** Stated problem **
Please list every line in the records below that contains the string "rhombus", copying each one in full.

— start of Provided entries —

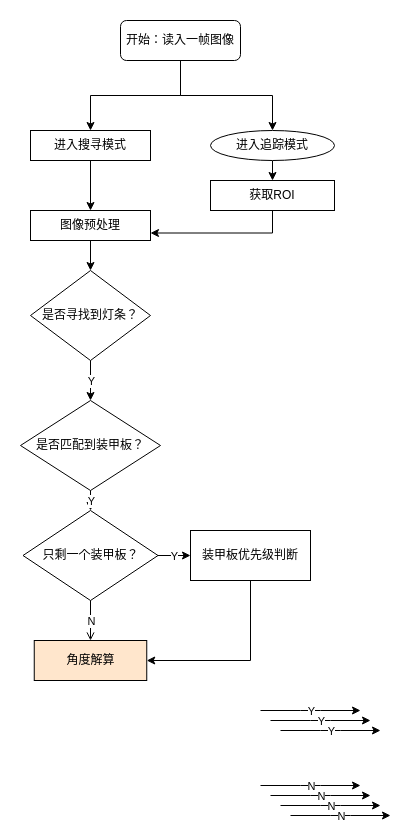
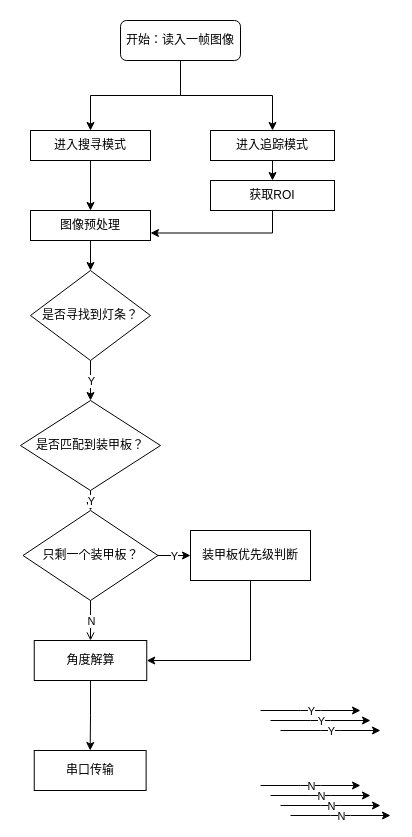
  <mxCell id="0" />
  <mxCell id="1" parent="0" />
  <mxCell id="2" style="edgeStyle=orthogonalEdgeStyle;rounded=0;orthogonalLoop=1;jettySize=auto;html=1;exitX=0.5;exitY=1;exitDx=0;exitDy=0;entryX=0.5;entryY=0;entryDx=0;entryDy=0;" edge="1" parent="1" source="4" target="32"><mxGeometry relative="1" as="geometry" /></mxCell>
  <mxCell id="3" style="edgeStyle=orthogonalEdgeStyle;rounded=0;orthogonalLoop=1;jettySize=auto;html=1;exitX=0.5;exitY=1;exitDx=0;exitDy=0;entryX=0.5;entryY=0;entryDx=0;entryDy=0;" edge="1" parent="1" source="4" target="13"><mxGeometry relative="1" as="geometry" /></mxCell>
  <mxCell id="4" value="开始：读入一帧图像" style="rounded=1;whiteSpace=wrap;html=1;" parent="1" vertex="1"><mxGeometry x="120" y="20" width="120" height="40" as="geometry" /></mxCell>
  <mxCell id="5" value="图像预处理" style="rounded=0;whiteSpace=wrap;html=1;" parent="1" vertex="1"><mxGeometry x="30" y="210" width="120" height="30" as="geometry" /></mxCell>
  <mxCell id="6" style="edgeStyle=orthogonalEdgeStyle;rounded=0;orthogonalLoop=1;jettySize=auto;html=1;exitX=0.5;exitY=1;exitDx=0;exitDy=0;" parent="1" source="4" target="4" edge="1"><mxGeometry relative="1" as="geometry" /></mxCell>
  <mxCell id="7" value="是否寻找到灯条？" style="rhombus;whiteSpace=wrap;html=1;" parent="1" vertex="1"><mxGeometry x="30" y="270" width="120" height="90" as="geometry" /></mxCell>
  <mxCell id="8" value="" style="endArrow=classic;html=1;exitX=0.5;exitY=1;exitDx=0;exitDy=0;entryX=0.5;entryY=0;entryDx=0;entryDy=0;" parent="1" source="5" target="7" edge="1"><mxGeometry width="50" height="50" relative="1" as="geometry"><mxPoint x="150" y="310" as="sourcePoint" /><mxPoint x="200" y="260" as="targetPoint" /></mxGeometry></mxCell>
  <mxCell id="9" value="是否匹配到装甲板？" style="rhombus;whiteSpace=wrap;html=1;" parent="1" vertex="1"><mxGeometry x="20" y="400" width="140" height="90" as="geometry" /></mxCell>
  <mxCell id="10" value="" style="endArrow=classic;html=1;exitX=0.5;exitY=1;exitDx=0;exitDy=0;entryX=0.5;entryY=0;entryDx=0;entryDy=0;" parent="1" source="7" target="9" edge="1"><mxGeometry relative="1" as="geometry"><mxPoint x="190" y="330" as="sourcePoint" /><mxPoint x="290" y="330" as="targetPoint" /></mxGeometry></mxCell>
  <mxCell id="11" value="Y" style="edgeLabel;resizable=0;html=1;align=center;verticalAlign=middle;labelPosition=center;verticalLabelPosition=middle;" parent="10" connectable="0" vertex="1"><mxGeometry relative="1" as="geometry" /></mxCell>
  <mxCell id="12" style="edgeStyle=orthogonalEdgeStyle;rounded=0;orthogonalLoop=1;jettySize=auto;html=1;exitX=0.5;exitY=1;exitDx=0;exitDy=0;entryX=0.5;entryY=0;entryDx=0;entryDy=0;" edge="1" parent="1" source="13" target="5"><mxGeometry relative="1" as="geometry" /></mxCell>
  <mxCell id="13" value="进入搜寻模式" style="rounded=0;whiteSpace=wrap;html=1;" vertex="1" parent="1"><mxGeometry x="30" y="130" width="120" height="30" as="geometry" /></mxCell>
  <mxCell id="14" style="edgeStyle=orthogonalEdgeStyle;rounded=0;orthogonalLoop=1;jettySize=auto;html=1;exitX=0.5;exitY=1;exitDx=0;exitDy=0;" edge="1" parent="1" source="13" target="13"><mxGeometry relative="1" as="geometry" /></mxCell>
  <mxCell id="15" value="只剩一个装甲板？" style="rhombus;whiteSpace=wrap;html=1;" vertex="1" parent="1"><mxGeometry x="22.5" y="510" width="135" height="90" as="geometry" /></mxCell>
  <mxCell id="16" style="edgeStyle=orthogonalEdgeStyle;rounded=0;orthogonalLoop=1;jettySize=auto;html=1;exitX=0.5;exitY=1;exitDx=0;exitDy=0;entryX=1;entryY=0.5;entryDx=0;entryDy=0;" edge="1" parent="1" source="17" target="29"><mxGeometry relative="1" as="geometry" /></mxCell>
  <mxCell id="17" value="装甲板优先级判断" style="rounded=0;whiteSpace=wrap;html=1;" vertex="1" parent="1"><mxGeometry x="190" y="530" width="120" height="50" as="geometry" /></mxCell>
  <mxCell id="18" value="" style="endArrow=classic;html=1;entryX=0;entryY=0.5;entryDx=0;entryDy=0;exitX=1;exitY=0.5;exitDx=0;exitDy=0;" edge="1" parent="1" source="15" target="17"><mxGeometry relative="1" as="geometry"><mxPoint x="60" y="600" as="sourcePoint" /><mxPoint x="160" y="600" as="targetPoint" /></mxGeometry></mxCell>
  <mxCell id="19" value="Y" style="edgeLabel;resizable=0;html=1;align=center;verticalAlign=middle;" connectable="0" vertex="1" parent="18"><mxGeometry relative="1" as="geometry" /></mxCell>
  <mxCell id="20" value="" style="endArrow=open;html=1;entryX=0.5;entryY=0;entryDx=0;entryDy=0;exitX=0.5;exitY=1;exitDx=0;exitDy=0;" edge="1" parent="1" source="15" target="29"><mxGeometry relative="1" as="geometry"><mxPoint x="-90" y="600" as="sourcePoint" /><mxPoint x="10" y="600" as="targetPoint" /></mxGeometry></mxCell>
  <mxCell id="21" value="N" style="edgeLabel;resizable=0;html=1;align=center;verticalAlign=middle;" connectable="0" vertex="1" parent="20"><mxGeometry relative="1" as="geometry" /></mxCell>
  <mxCell id="22" value="" style="endArrow=classic;html=1;" edge="1" parent="1"><mxGeometry relative="1" as="geometry"><mxPoint x="260" y="785" as="sourcePoint" /><mxPoint x="360" y="785" as="targetPoint" /><Array as="points"><mxPoint x="310" y="785" /></Array></mxGeometry></mxCell>
  <mxCell id="23" value="N" style="edgeLabel;resizable=0;html=1;align=center;verticalAlign=middle;" connectable="0" vertex="1" parent="22"><mxGeometry relative="1" as="geometry" /></mxCell>
  <mxCell id="24" value="" style="endArrow=classic;html=1;" edge="1" parent="1"><mxGeometry relative="1" as="geometry"><mxPoint x="260" y="710" as="sourcePoint" /><mxPoint x="360" y="710" as="targetPoint" /><Array as="points"><mxPoint x="310" y="710" /></Array></mxGeometry></mxCell>
  <mxCell id="25" value="Y" style="edgeLabel;resizable=0;html=1;align=center;verticalAlign=middle;" connectable="0" vertex="1" parent="24"><mxGeometry relative="1" as="geometry" /></mxCell>
  <mxCell id="26" value="" style="endArrow=classic;html=1;exitX=0.5;exitY=1;exitDx=0;exitDy=0;entryX=0.5;entryY=0;entryDx=0;entryDy=0;" edge="1" parent="1" source="9" target="15"><mxGeometry relative="1" as="geometry"><mxPoint x="-100" y="520" as="sourcePoint" /><mxPoint x="0" y="520" as="targetPoint" /><Array as="points" /></mxGeometry></mxCell>
  <mxCell id="27" value="Y" style="edgeLabel;resizable=0;html=1;align=center;verticalAlign=middle;" connectable="0" vertex="1" parent="26"><mxGeometry relative="1" as="geometry" /></mxCell>
- <mxCell id="29" value="角度解算" style="rounded=0;whiteSpace=wrap;html=1;fillColor=#ffe6cc;" vertex="1" parent="1"><mxGeometry x="33.75" y="640" width="112.5" height="40" as="geometry" /></mxCell>
+ <mxCell id="28" style="edgeStyle=orthogonalEdgeStyle;rounded=0;orthogonalLoop=1;jettySize=auto;html=1;exitX=0.5;exitY=1;exitDx=0;exitDy=0;entryX=0.5;entryY=0;entryDx=0;entryDy=0;" edge="1" parent="1" source="29" target="30"><mxGeometry relative="1" as="geometry" /></mxCell>
+ <mxCell id="29" value="角度解算" style="rounded=0;whiteSpace=wrap;html=1;" vertex="1" parent="1"><mxGeometry x="33.75" y="640" width="112.5" height="40" as="geometry" /></mxCell>
+ <mxCell id="30" value="串口传输" style="rounded=0;whiteSpace=wrap;html=1;" vertex="1" parent="1"><mxGeometry x="33.75" y="750" width="111.87" height="40" as="geometry" /></mxCell>
  <mxCell id="31" style="edgeStyle=orthogonalEdgeStyle;rounded=0;orthogonalLoop=1;jettySize=auto;html=1;exitX=0.5;exitY=1;exitDx=0;exitDy=0;entryX=0.5;entryY=0;entryDx=0;entryDy=0;" edge="1" parent="1" source="32" target="34"><mxGeometry relative="1" as="geometry" /></mxCell>
- <mxCell id="32" value="进入追踪模式" style="ellipse;whiteSpace=wrap;html=1;" vertex="1" parent="1"><mxGeometry x="210" y="130" width="124" height="30" as="geometry" /></mxCell>
+ <mxCell id="32" value="进入追踪模式" style="rounded=0;whiteSpace=wrap;html=1;" vertex="1" parent="1"><mxGeometry x="210" y="130" width="124" height="30" as="geometry" /></mxCell>
  <mxCell id="33" style="edgeStyle=orthogonalEdgeStyle;rounded=0;orthogonalLoop=1;jettySize=auto;html=1;exitX=0.5;exitY=1;exitDx=0;exitDy=0;entryX=1;entryY=0.75;entryDx=0;entryDy=0;" edge="1" parent="1" source="34" target="5"><mxGeometry relative="1" as="geometry" /></mxCell>
  <mxCell id="34" value="获取ROI" style="rounded=0;whiteSpace=wrap;html=1;" vertex="1" parent="1"><mxGeometry x="210" y="180" width="124" height="30" as="geometry" /></mxCell>
  <mxCell id="35" value="" style="endArrow=classic;html=1;" edge="1" parent="1"><mxGeometry relative="1" as="geometry"><mxPoint x="270" y="795" as="sourcePoint" /><mxPoint x="370" y="795" as="targetPoint" /><Array as="points"><mxPoint x="320" y="795" /></Array></mxGeometry></mxCell>
  <mxCell id="36" value="N" style="edgeLabel;resizable=0;html=1;align=center;verticalAlign=middle;" connectable="0" vertex="1" parent="35"><mxGeometry relative="1" as="geometry" /></mxCell>
  <mxCell id="37" value="" style="endArrow=classic;html=1;" edge="1" parent="1"><mxGeometry relative="1" as="geometry"><mxPoint x="280" y="805" as="sourcePoint" /><mxPoint x="380" y="805" as="targetPoint" /><Array as="points"><mxPoint x="330" y="805" /></Array></mxGeometry></mxCell>
  <mxCell id="38" value="N" style="edgeLabel;resizable=0;html=1;align=center;verticalAlign=middle;" connectable="0" vertex="1" parent="37"><mxGeometry relative="1" as="geometry" /></mxCell>
  <mxCell id="39" value="" style="endArrow=classic;html=1;" edge="1" parent="1"><mxGeometry relative="1" as="geometry"><mxPoint x="290" y="815" as="sourcePoint" /><mxPoint x="390" y="815" as="targetPoint" /><Array as="points"><mxPoint x="340" y="815" /></Array></mxGeometry></mxCell>
  <mxCell id="40" value="N" style="edgeLabel;resizable=0;html=1;align=center;verticalAlign=middle;" connectable="0" vertex="1" parent="39"><mxGeometry relative="1" as="geometry" /></mxCell>
  <mxCell id="41" value="" style="endArrow=classic;html=1;" edge="1" parent="1"><mxGeometry relative="1" as="geometry"><mxPoint x="270" y="720" as="sourcePoint" /><mxPoint x="370" y="720" as="targetPoint" /><Array as="points"><mxPoint x="320" y="720" /></Array></mxGeometry></mxCell>
  <mxCell id="42" value="Y" style="edgeLabel;resizable=0;html=1;align=center;verticalAlign=middle;" connectable="0" vertex="1" parent="41"><mxGeometry relative="1" as="geometry" /></mxCell>
  <mxCell id="43" value="" style="endArrow=classic;html=1;" edge="1" parent="1"><mxGeometry relative="1" as="geometry"><mxPoint x="280" y="730" as="sourcePoint" /><mxPoint x="380" y="730" as="targetPoint" /><Array as="points"><mxPoint x="330" y="730" /></Array></mxGeometry></mxCell>
  <mxCell id="44" value="Y" style="edgeLabel;resizable=0;html=1;align=center;verticalAlign=middle;" connectable="0" vertex="1" parent="43"><mxGeometry relative="1" as="geometry" /></mxCell>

— end of Provided entries —

** Final result **
  <mxCell id="7" value="是否寻找到灯条？" style="rhombus;whiteSpace=wrap;html=1;" parent="1" vertex="1"><mxGeometry x="30" y="270" width="120" height="90" as="geometry" /></mxCell>
  <mxCell id="9" value="是否匹配到装甲板？" style="rhombus;whiteSpace=wrap;html=1;" parent="1" vertex="1"><mxGeometry x="20" y="400" width="140" height="90" as="geometry" /></mxCell>
  <mxCell id="15" value="只剩一个装甲板？" style="rhombus;whiteSpace=wrap;html=1;" vertex="1" parent="1"><mxGeometry x="22.5" y="510" width="135" height="90" as="geometry" /></mxCell>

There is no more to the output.